There watch is available in three variants: Apple Watch Sport, starting at $349, Apple Watch that has a price tag of $549, and the more classic Apple Watch Edition, made of 18-karat gold and starting at $10,000. But before you decide to spend hundreds of dollars on one, here are 4 things to consider.
1-You are not an iPhone user
The Apple Inc. (NASDAQ:AAPL) Watch requires an iPhone. So if you don’t have one, throwing away your existing phone to buy a new, high-end smartphone, just to support a watch may not be that prudent. On top of that, some of the most compelling features of Apple Watch, involve interacting with another Watch. As such, if your friends and family don’t own one, you won’t be able to experience these features.

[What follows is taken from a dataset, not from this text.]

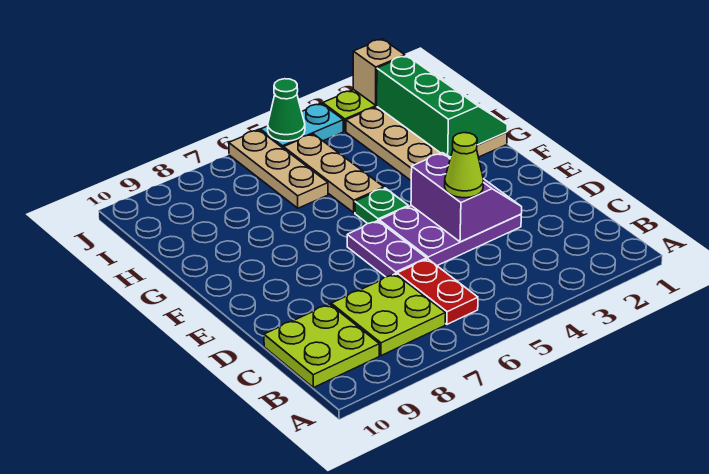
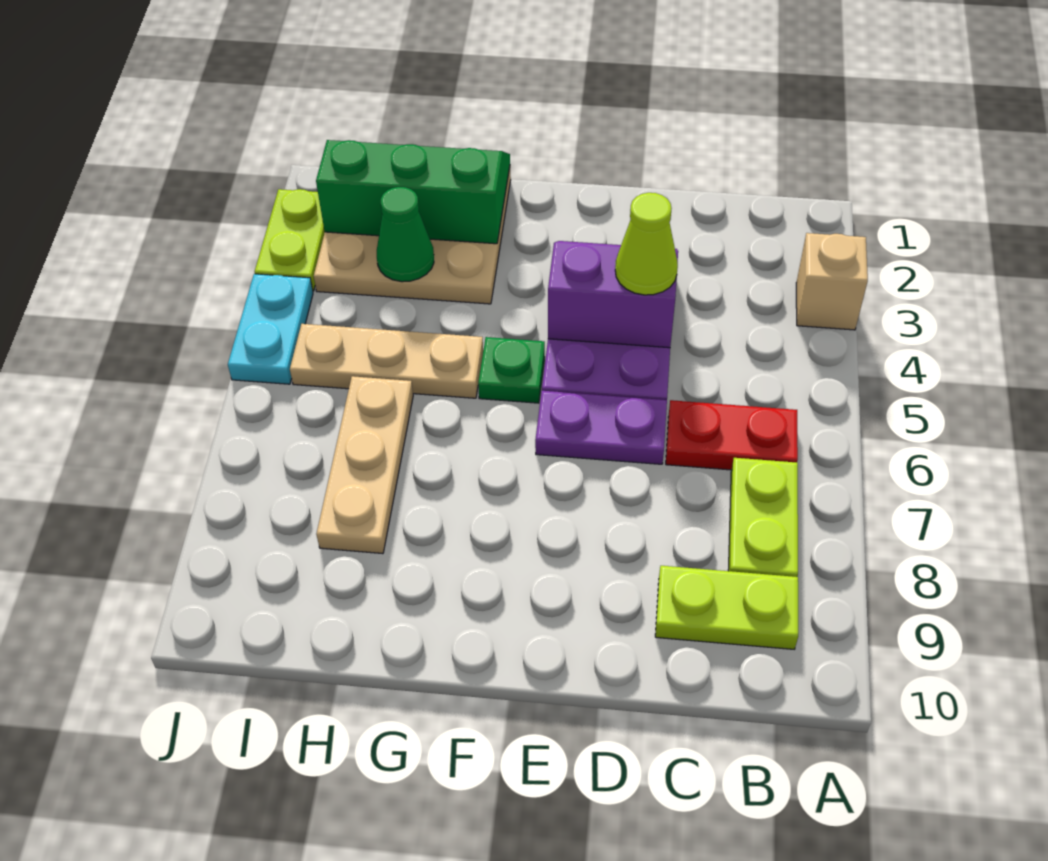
lime plate B7:C8 level 1 -> lime plate B7:B8 level 1
lime plate B9:C10 level 1 -> lime plate B9:C9 level 1
tan plate H6:J6 level 1 -> tan plate H6:H8 level 1
tan brick J2 level 2 -> tan brick A3 level 1
green cone J5 level 2 -> green cone H3 level 2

2-Always better to wait for the second generation of any new device
Past experiences have shown that first-generation devices usually have far lesser features than second generation ones. A case in point in Apple Inc. (NASDAQ:AAPL)’s iPad. The first generation iPad didn’t even have a camera! People who bought it may have been the coolest person on the block at that time, but later versions had fewer hardware and software glitches. So, instead of ordering an Apple Watch now, save your money and wait until Apple delivers a second version.
3-If you are not tech-savvy, avoid the Watch
According to several prominent reviews, Apple Watch has a complex interface and is not for the tech novice. Apple may have received accolades in the past for delivering user-friendly devices, but the watch is different. Bottom line: Give Apple Inc. (NASDAQ:AAPL) some time to iron out the kinks and streamline things a bit.
4-The early Apple Watch apps will suck
The possibilities of wearing an internet-connected computer on your wrist seem endless. But the long-term success of the Apple Inc. (NASDAQ:AAPL) Watch will largely depend on the quality of apps it supports. And herein lays the problem because developers are clearly frustrated at the much-less screen space available on the Watch as compared to a smartphone. The limited battery life also poses a big challenge to the developers, who have to be more conscious about power usage. If any app sucks up battery life, users will surely delete it.